Jesus spoke the words recorded in John 3:3 during a private evening meeting with Nicodemus, a member of the ruling council of Israel. Sanhedrin membership was a position of great authority in first century Israel. It required a superior knowledge of the Law and the Prophets, what Christians today call the Old Testament. Nicodemus had seen Jesus perform some of his miracles and was determined to meet the man and learn more about him, yet apparently did not have the nerve to do so in public. When he found him he asked respectfully, “Rabbi, we know you are a teacher who has come from God. For no one could perform the miraculous signs you are doing if God were not with him.”

Jesus replied, “I tell you the truth, no one can see the kingdom of God unless he is born again” (John 3:3).

Nicodemus would have been familiar with the traumatic, life-changing religious experiences of Moses meeting God in the burning bush (Exod. 3:2) and Isaiah’s vision of God on his throne (Isa. 6:1 8), but he did not connect those momentous, life-changing events with what Jesus was saying. He was clueless but curious and his curiosity overcame his fear of appearing ignorant. He asked, “How can a man be born when he is old? …Surely he cannot enter a second time into his mother’s womb to be born” (John 3:4)!

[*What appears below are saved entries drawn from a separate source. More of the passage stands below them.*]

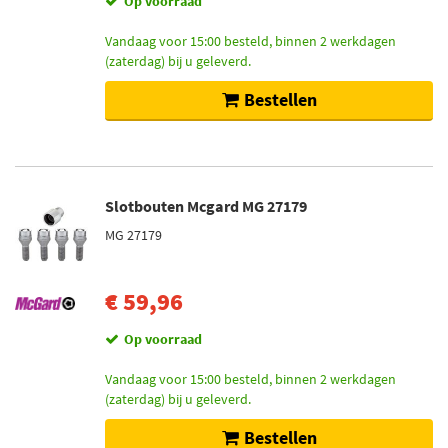
Op voorraad
Vandaag voor 15:00 besteld, binnen 2 werkdagen
(zaterdag) bij u geleverd.
Bestellen
Slotbouten Mcgard MG 27179
MG 27179
€ 59,96
Op voorraad
Vandaag voor 15:00 besteld, binnen 2 werkdagen
(zaterdag) bij u geleverd.
Bestellen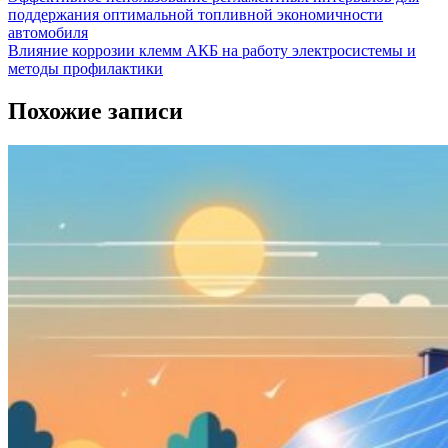
поддержания оптимальной топливной экономичности
автомобиля
Влияние коррозии клемм АКБ на работу электросистемы и
методы профилактики
Похожие записи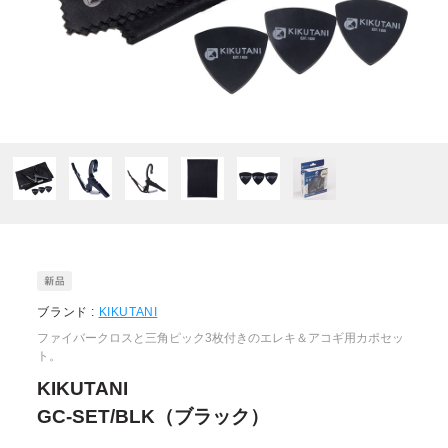
ブランド :
KIKUTANI
ファイバークロスと三角ピック3枚付きのエレキ＆アコギ用カポセッ
ト。
KIKUTANI
GC-SET/BLK（ブラック）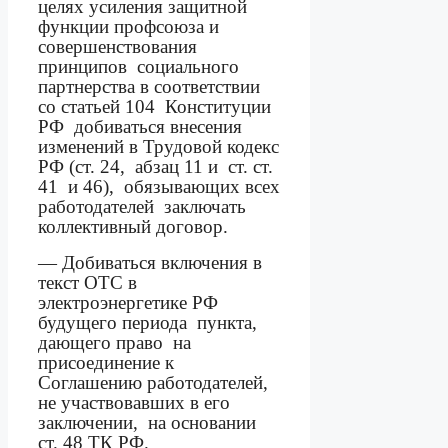
целях усиления защитной
функции профсоюза и
совершенствования
принципов
социального
партнерства в соответствии
со статьей 104
Конституции
РФ
добиваться внесения
изменений в Трудовой кодекс
РФ (ст. 24,
абзац 11 и
ст. ст.
41
и 46),
обязывающих всех
работодателей
заключать
коллективный договор.
— Добиваться включения
в
текст ОТС в
электроэнергетике РФ
будущего периода
пункта,
дающего право
на
присоединение к
Соглашению работодателей,
не участвовавших в его
заключении
,
н
а основании
ст. 48 ТК РФ
.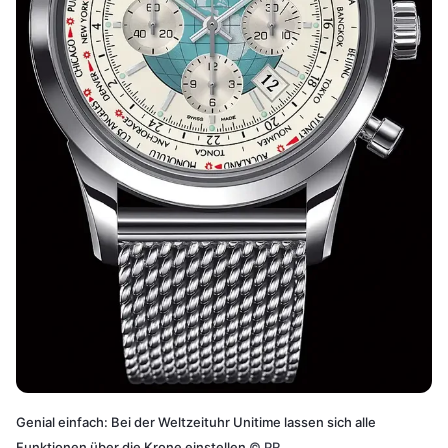
Genial einfach: Bei der Weltzeituhr Unitime lassen sich alle
Funktionen über die Krone einstellen
©
PR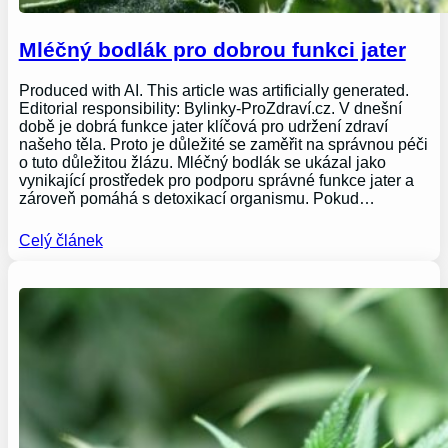
Mléčný bodlák pro dobrou funkci jater
Produced with AI. This article was artificially generated.
Editorial responsibility: Bylinky-ProZdraví.cz. V dnešní
době je dobrá funkce jater klíčová pro udržení zdraví
našeho těla. Proto je důležité se zaměřit na správnou péči
o tuto důležitou žlázu. Mléčný bodlák se ukázal jako
vynikající prostředek pro podporu správné funkce jater a
zároveň pomáhá s detoxikací organismu. Pokud…
Celý článek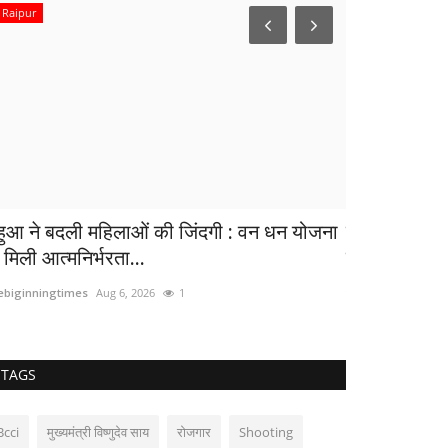
Raipur
छत्तीसगढ़
हुआ ने बदली महिलाओं की जिंदगी : वन धन योजना
जब सीएम साय न
 मिली आत्मनिर्भरता...
पादुका,उत्साह.
ebiginningtimes
Aug 6, 2026
1
thebiginningtimes
TAGS
Bcci
मुख्यमंत्री विष्णुदेव साय
रोजगार
Shooting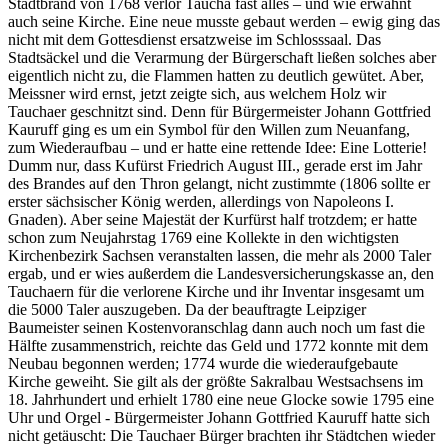
Stadtbrand von 1768 verlor Taucha fast alles – und wie erwähnt
auch seine Kirche. Eine neue musste gebaut werden – ewig ging das
nicht mit dem Gottesdienst ersatzweise im Schlosssaal. Das
Stadtsäckel und die Verarmung der Bürgerschaft ließen solches aber
eigentlich nicht zu, die Flammen hatten zu deutlich gewütet. Aber,
Meissner wird ernst, jetzt zeigte sich, aus welchem Holz wir
Tauchaer geschnitzt sind. Denn für Bürgermeister Johann Gottfried
Kauruff ging es um ein Symbol für den Willen zum Neuanfang,
zum Wiederaufbau – und er hatte eine rettende Idee: Eine Lotterie!
Dumm nur, dass Kufürst Friedrich August III., gerade erst im Jahr
des Brandes auf den Thron gelangt, nicht zustimmte (1806 sollte er
erster sächsischer König werden, allerdings von Napoleons I.
Gnaden). Aber seine Majestät der Kurfürst half trotzdem; er hatte
schon zum Neujahrstag 1769 eine Kollekte in den wichtigsten
Kirchenbezirk Sachsen veranstalten lassen, die mehr als 2000 Taler
ergab, und er wies außerdem die Landesversicherungskasse an, den
Tauchaern für die verlorene Kirche und ihr Inventar insgesamt um
die 5000 Taler auszugeben. Da der beauftragte Leipziger
Baumeister seinen Kostenvoranschlag dann auch noch um fast die
Hälfte zusammenstrich, reichte das Geld und 1772 konnte mit dem
Neubau begonnen werden; 1774 wurde die wiederaufgebaute
Kirche geweiht. Sie gilt als der größte Sakralbau Westsachsens im
18. Jahrhundert und erhielt 1780 eine neue Glocke sowie 1795 eine
Uhr und Orgel - Bürgermeister Johann Gottfried Kauruff hatte sich
nicht getäuscht: Die Tauchaer Bürger brachten ihr Städtchen wieder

Jesus responded, “…no one can enter the kingdom of God unless he is born of water and the Spirit” (John 3:5).

By this he meant a spiritual rebirth. If we use the classic approach to interpretation of God’s Word we let scripture interpret scripture. The cross reference for this passage in my Bible sends me to Titus 3:5, where the Apostle Paul says, “He saved us through the washing of rebirth and renewal by the Holy Spirit.” In short, it is a spiritual rebirth, also known as regeneration of the heart, initiated by the Holy Spirit.

God said through the prophet Ezekiel, “I will give you a new heart and put a new spirit in you; I will remove from you your heart of stone and give you a heart of flesh” (Ezek. 36:26).

The result of this spiritual rebirth is a radical change of character, to include seeing the world in a new way. We are given a worldview like God’s worldview, only varying in degree of understanding by a factor of one to infinity. We see things we did not see before, including the kingdom of God. We begin to see our sin as an awful insult to a Holy God – a radical change indeed.

God has blessed this unworthy sinner with a spiritual rebirth. I have unbelieving friends and a few family members who cannot for the life of them see what to me is as obvious as the nose on their faces when it comes to things of God. I wonder how they can be so blind (until I remember John 3:3) and they wonder why a reasonably bright guy like me can be so out-to-lunch about how the world works. When we hike the trails of this magnificent Blue Ridge wilderness cathedral at Ridge Haven where I live and work, they see trees and bushes and birds and blue sky and mountains. I see the most spectacular artwork by the infinitely creative hand of the Lord God Almighty. Friends from my fighter pilot days in Vietnam readily agree the supremely self-confident young throttle jockey they knew back then has undergone a radical change. In fact, a commanding officer that I had not seen in three decades, who had mellowed in his old age, politely observed, “I do not recall your being so much into spiritual things back then.” I am grateful to God he could see a difference.